### Exercise aim
Give back each entry word for word, but drop the images.

### Exercise inputs

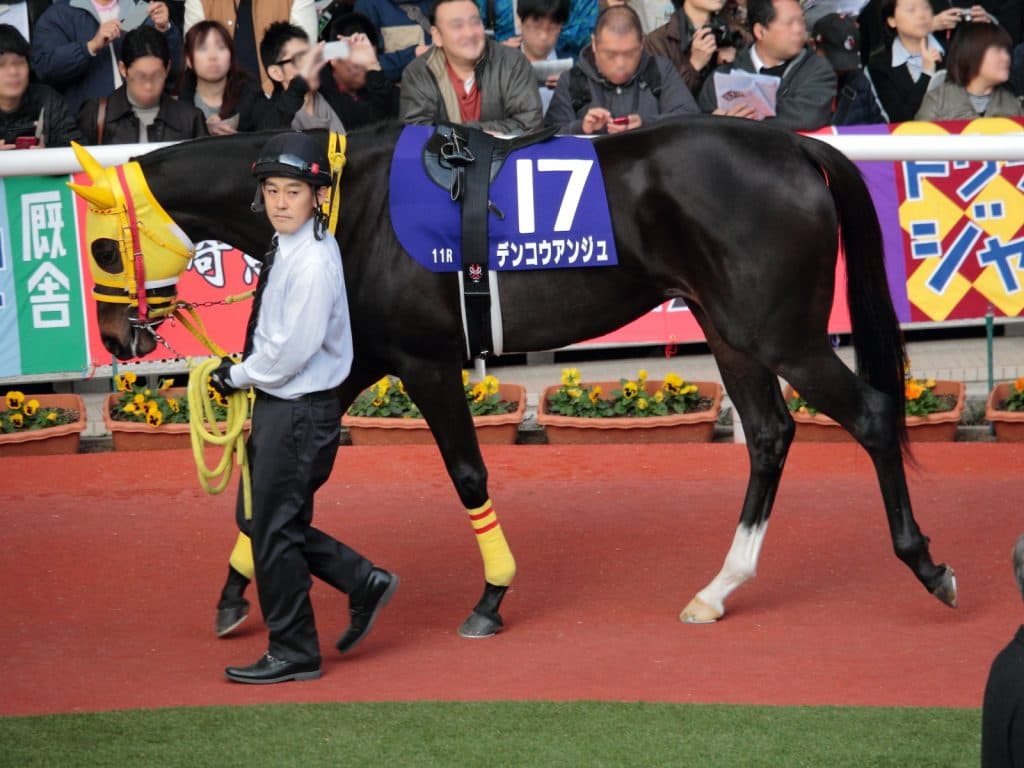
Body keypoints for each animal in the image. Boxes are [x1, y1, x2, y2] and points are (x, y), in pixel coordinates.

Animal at [70, 117, 958, 638]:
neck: (347, 202)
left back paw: (927, 565)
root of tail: (798, 145)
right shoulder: (356, 360)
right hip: (731, 328)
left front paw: (493, 595)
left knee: (871, 416)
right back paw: (719, 587)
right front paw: (233, 592)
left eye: (102, 249)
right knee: (770, 434)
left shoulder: (423, 361)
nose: (115, 338)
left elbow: (467, 473)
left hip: (783, 333)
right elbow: (281, 478)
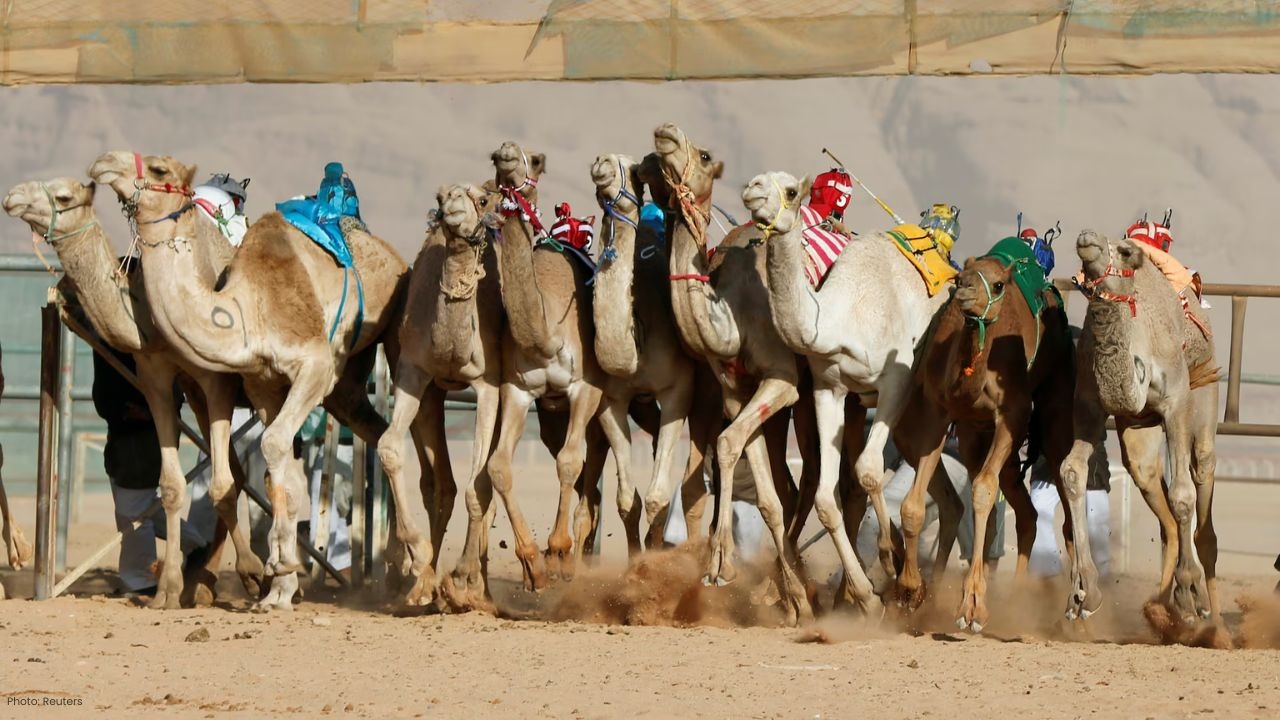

### Solution below
Body keypoints for each animal in the image. Boxes are [x1, y1, x2, y2] and points are (x, y), in pixel coordinates.

Animal at [70, 117, 958, 638]:
neck: (347, 202)
left back paw: (927, 565)
root of tail: (798, 145)
right shoulder: (356, 360)
right hip: (731, 328)
left front paw: (493, 595)
left knee: (871, 416)
right back paw: (719, 587)
right front paw: (233, 592)
left eye: (102, 249)
right knee: (770, 434)
left shoulder: (423, 361)
nose: (115, 338)
left elbow: (467, 473)
left hip: (783, 333)
right elbow: (281, 478)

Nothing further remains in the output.